Setzen Sie den Text über die Bebauung der ersten Dresdner Wohnzelle im Anschluss an seinen letzten Satz fort.

-- Textauszug --
= = = = =
Die hier beschriebene "Blockrandbebauung" ist für das Quartier der ersten Dresdner "Wohnzelle" eine irrtümliche Bezeichnung. Eine sehr differenzierte Bebauung mit freistehenden Einzelblöcken und ganz unterschiedlich breiten Abständen zur Straße mit zum Teil erheblichen Abstandsgrün läßt eher auf eine interessante Mischung von alt-europäischem Städtebau und neu-europäischen Stadtbaukonzepten des frühen 20. Jahrhunderts schließen.
Zum Vergleich die Situation vor 1945 in einem "Schadensplan der Stadt Dresden", bearbeitet 1945/ 46. Gut zu erkennen im markierten Gebiet: ein Teil der zu enttrümmernden gründerzeitlich-dichten Häuserblöcke mit Hinterhofbebauung ist gelb markiert.
Foto: SLUB Dresden


Keine Blockrandbebauung, sondern sehr viel Grünanteil bis zur Straße, Foto: April 2023 Thomas Kantschew, Vergrößerung


Städtebau: Verlängerung der Magistrale


Stadtmodell: Herbert Schneider, ca. 1953, Quelle: Deutsche Fotothek, Vergrößerung (blau markiert: Grunaer Straße)
= = = = =
-- Gesammelte Daten --

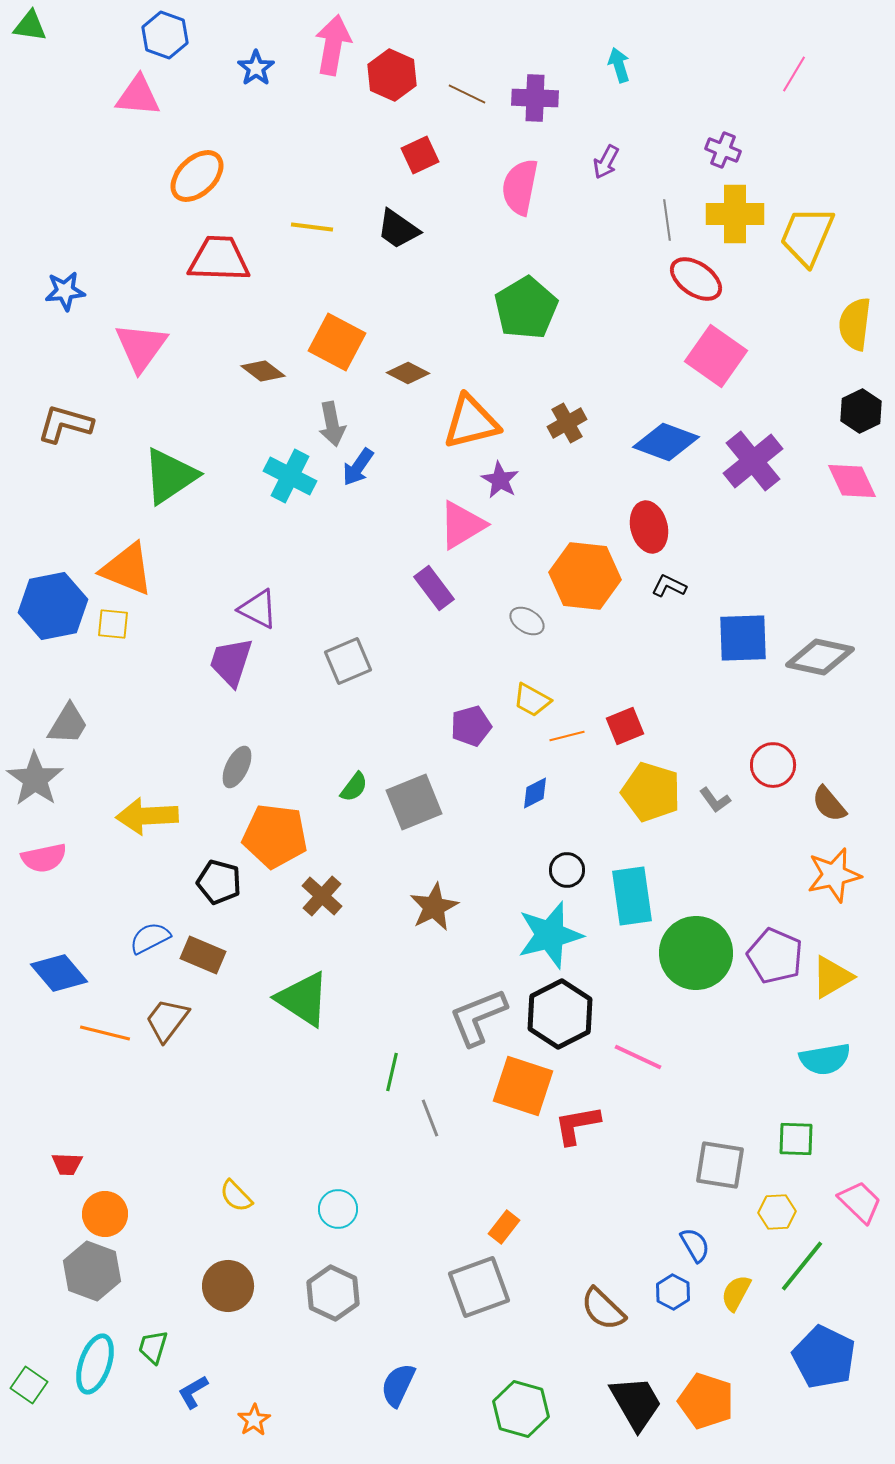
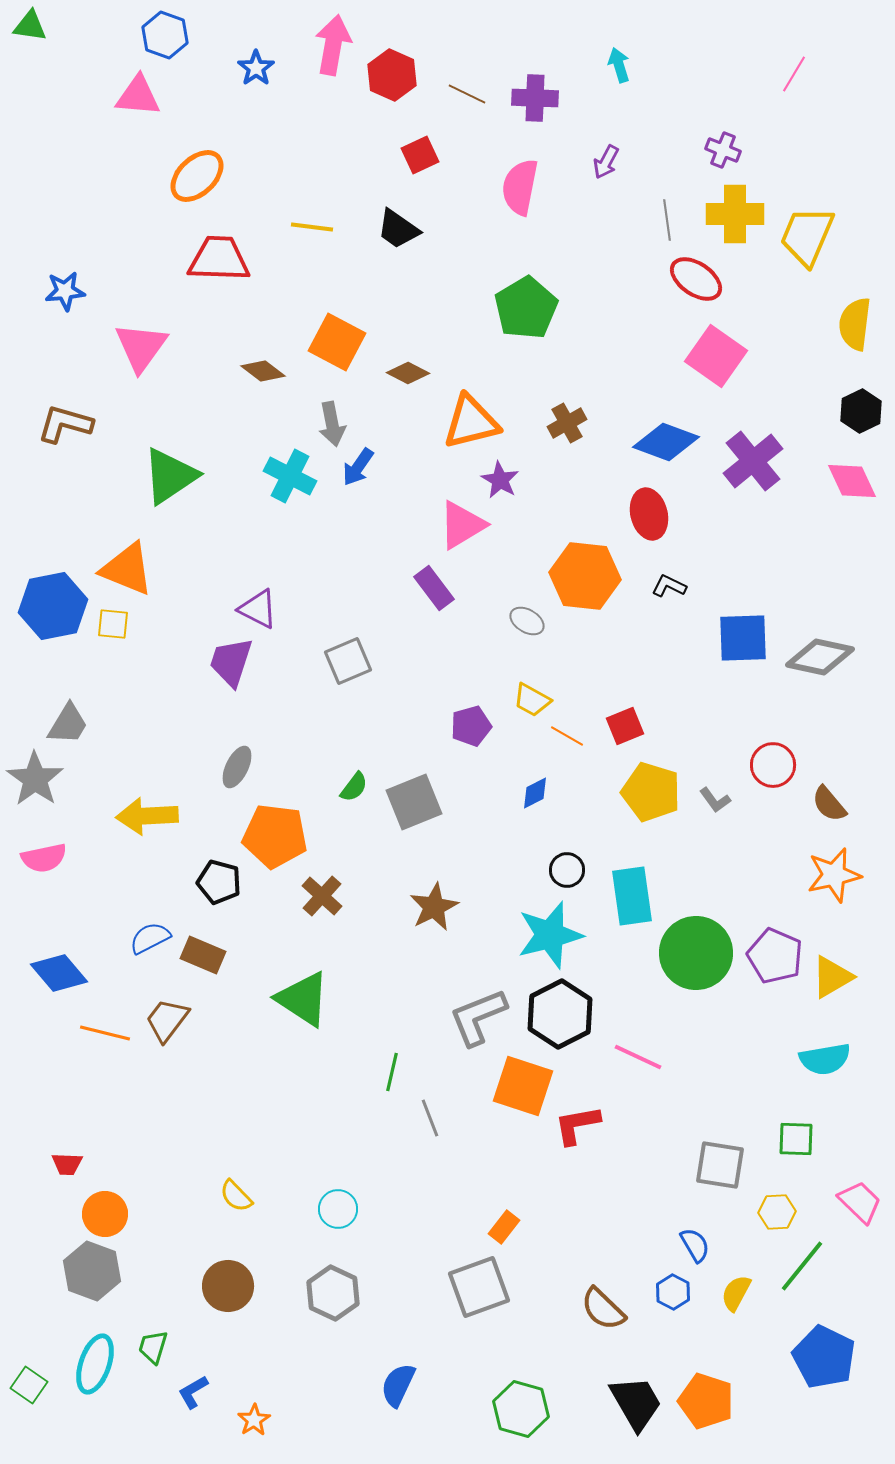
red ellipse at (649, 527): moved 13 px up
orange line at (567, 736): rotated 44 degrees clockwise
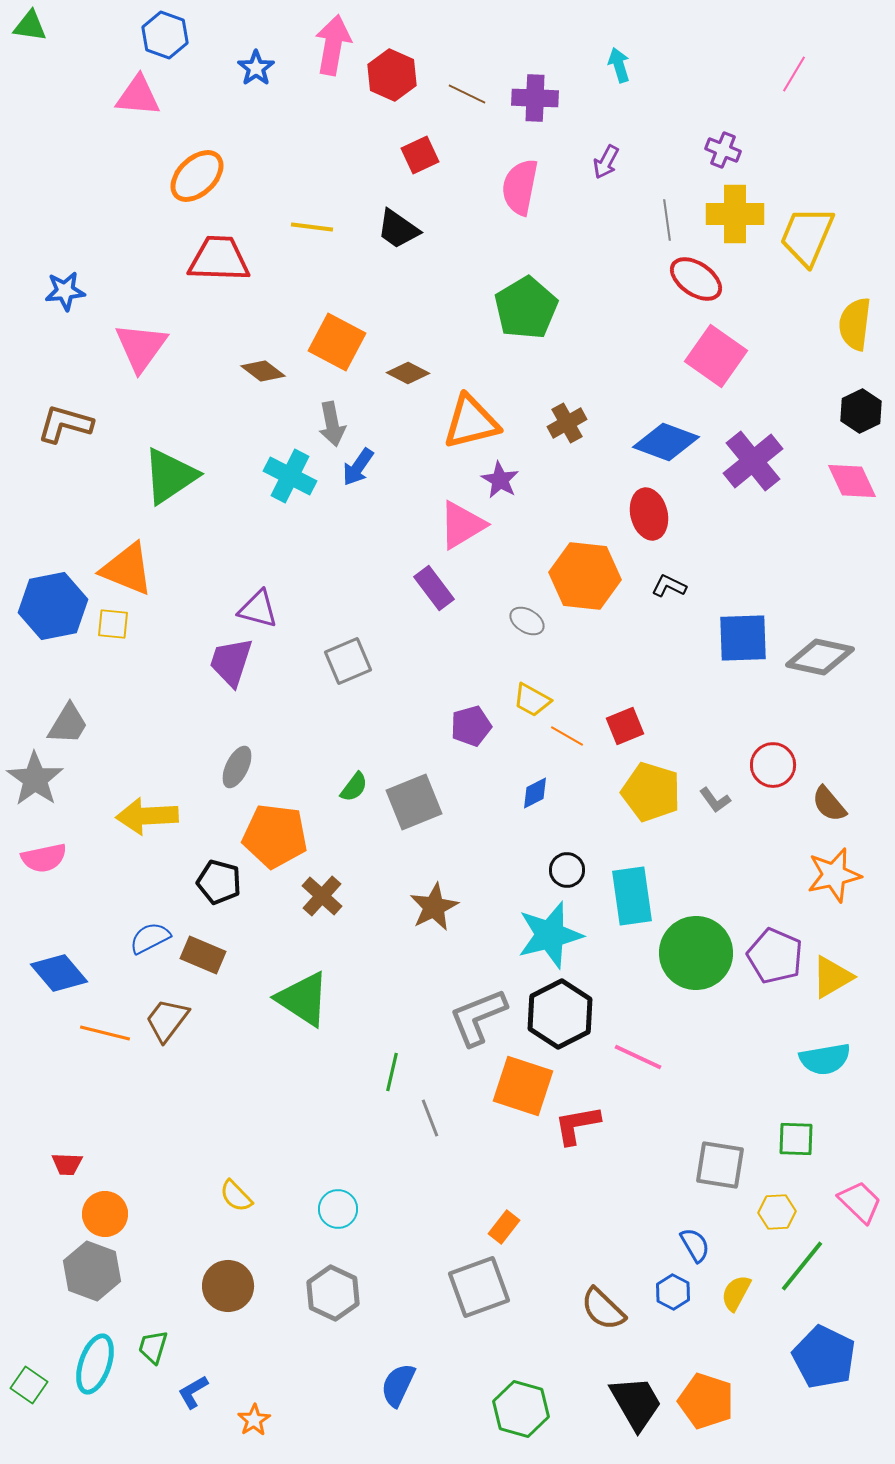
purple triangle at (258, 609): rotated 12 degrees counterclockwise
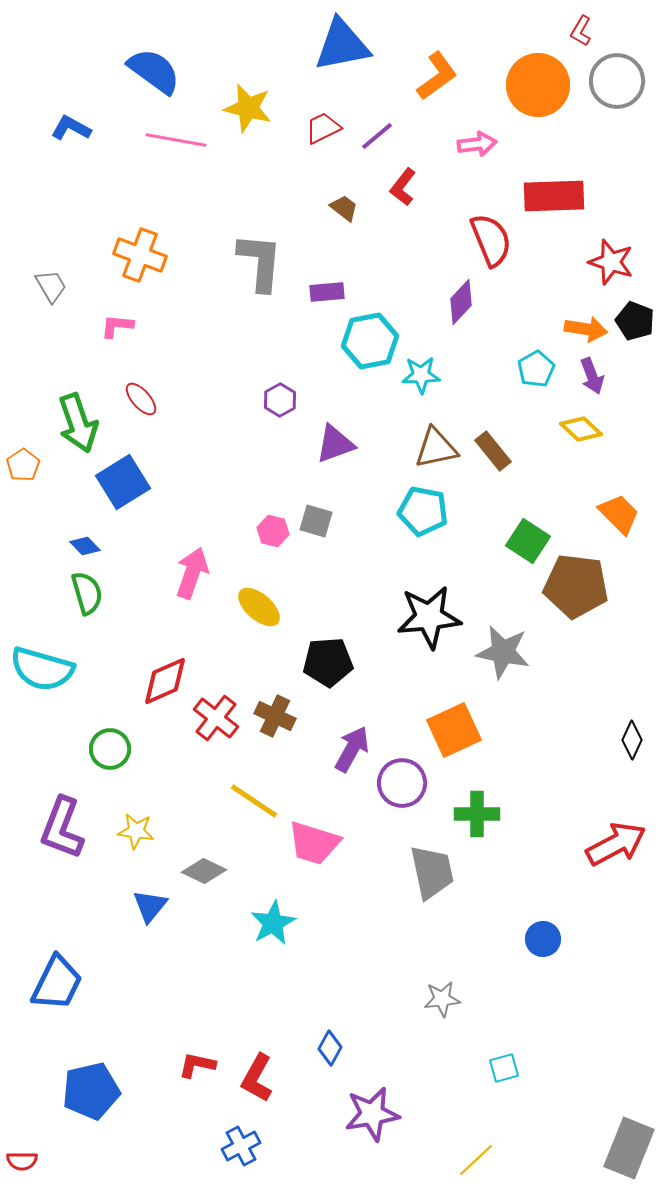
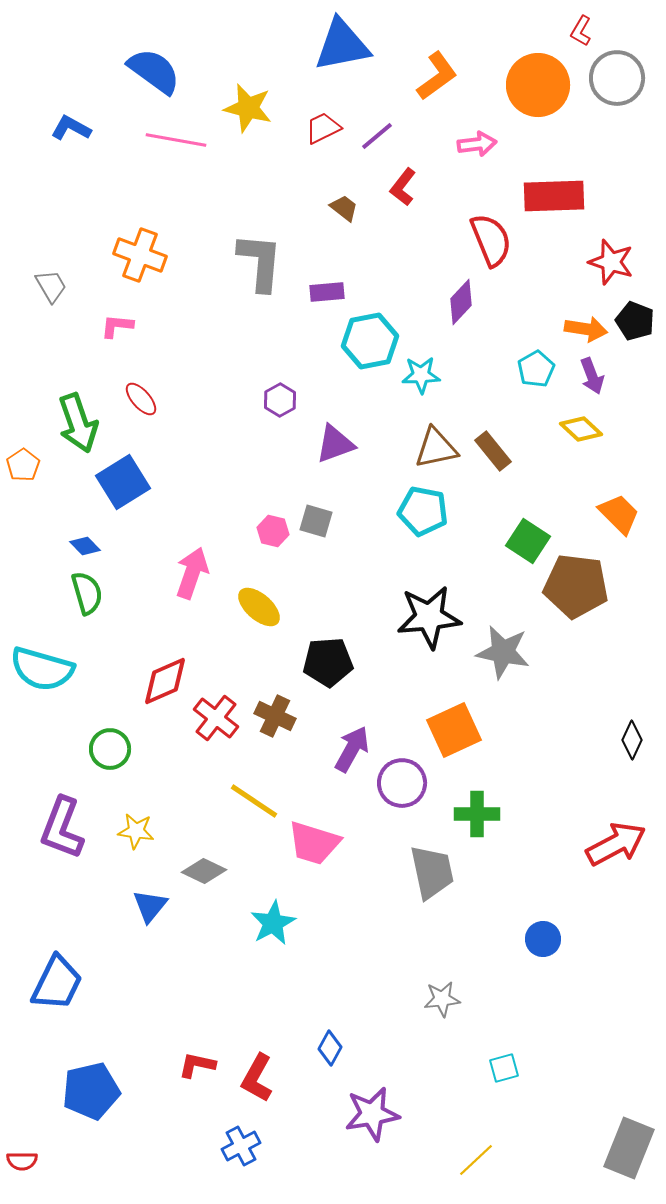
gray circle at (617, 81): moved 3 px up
= = = = =
-- Lösung zur Aufgabe --
Auf dem Höhepunkt stalinistischer Stadtplanung ließ Stadtarchitekt Herbert Schneider ein Stadtmodell bauen, welches gut demonstriert, wie die Magistrale durch die Altstadt (Thälmannstraße) nach Osten und Westen auf über 2,5 km verlängert werden sollte. So wäre ein monumentaler Magistralenraum entstanden vom "Fučíkplatz", über die Grunaer Straße, den Pirnaischen Platz, Altmarkt, Postplatz bis zur Ammonstraße (Eisenbahn). Ähnlich der Stalinallee in Ostberlin sollte eine eindrucksvoll politische Demonstrations-achse Macht demonstrieren.

In dieser Planung von Herbert Schneider war die Grunaer Straße ebenfalls eine herkömmliche "Korridorstraße", aber als Ausfallstraße sollte sie durchaus mit politischer Bedeutung aufgeladen werden. Gegenüber dem leicht zurück gesetzten Mittelteil war die Öffnung zu einem weiten, blockumspannenden Innenhof vorgesehen, in dessen Mitte zentral ein öffentliches Gebäude stehen sollte. Die beiden Einmündungen nach Norden, Zirkusstraße und Mathildenstraße, sollten im leichten Halbkreis Richtung Elbe schwingen. Nach Süden wären diese beiden Straßen nicht weiter geführt worden, sondern hätten dann durch imposante Tordurchgänge in gärtnerisch gestaltete Stadtplätze münden sollen. 1949 war die Planung von Kurt W. Leucht für das Gebiet südlich der Grunaer Straße noch als Erweiterung des Großen Gartens vorgesehen (siehe unten).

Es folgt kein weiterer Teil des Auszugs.